The American Parkinson Disease Association is using its 2020 distribution to fund:

  • Investigating prefrontal biomarkers of action control and effects of theta-burst deep brain stimulation in Parkinson’s Disease
  • PROJECT TITLE:  Investigating prefrontal biomarkers of action control and effects of theta-burst deep brain stimulation in Parkinson’s Disease

    Investigator/Author:  J. Nicole Bentley, MD

    Objective:  To determine the signals arising from brain networks in the prefrontal cortex and basal ganglia that form the basis of cognitive control in Parkinson’s Disease (PD), and to investigate whether alternative patterns of deep brain stimulation (DBS) can improve cognitive task performance in PD. 

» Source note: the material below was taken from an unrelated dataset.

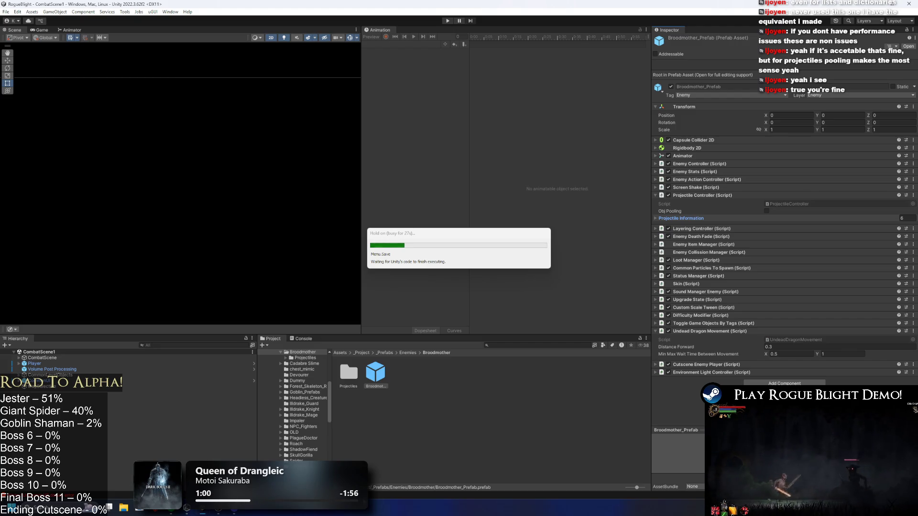
- Bring the Discord Rogue Blight project-updates thread to the front
left_click(241, 512)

    Background:  Cognitive impairment is very common in PD and is a significant source of disability even after motor symptoms are well-controlled with medications or DBS. Cognitive impairment manifests in many different ways, including dysfunction in memory, attention, and processing speed. Of particular importance in PD is reduced inhibitory control, a cognitive process that allows for inhibition of an impulsive response to a stimulus. Impairments of inhibitory control can lead to an inability to adapt to changing environmental conditions and is associated with falls and freezing of gait.

    Neuronal oscillations, or brainwaves, underlie many cognitive processes, including inhibitory control. PD patients have reduced activity of various types of neuronal oscillations, which correlates with slower response times in cognitive tasks. DBS, while highly effective for motor symptoms, is ineffective for improving cognitive function under current high-frequency programming paradigms. There is data however, that low-frequency programming paradigms may have promise in improving cognitive performance.

    We will recruit 10 patients with PD who are undergoing DBS surgery for treatment of their PD motor symptoms. We will investigate neuronal oscillations in the prefrontal cortex and subcortical brain areas as the patients perform an inhibitory control cognitive task during DBS surgery. We will also measure changes in these patterns when we deliver low-frequency stimulation.   

    Our hypothesis is that patients with pre-existing mild cognitive impairment will have greater improvements in measures of inhibitory control during low frequency stimulation as compared to standard stimulation parameters.

    Relevance to Diagnosis/Treatment of Parkinson’s Disease: The findings from this study will help to inform future research protocols investigating the ability of DBS to improve cognitive performance in PD with cognitive impairment.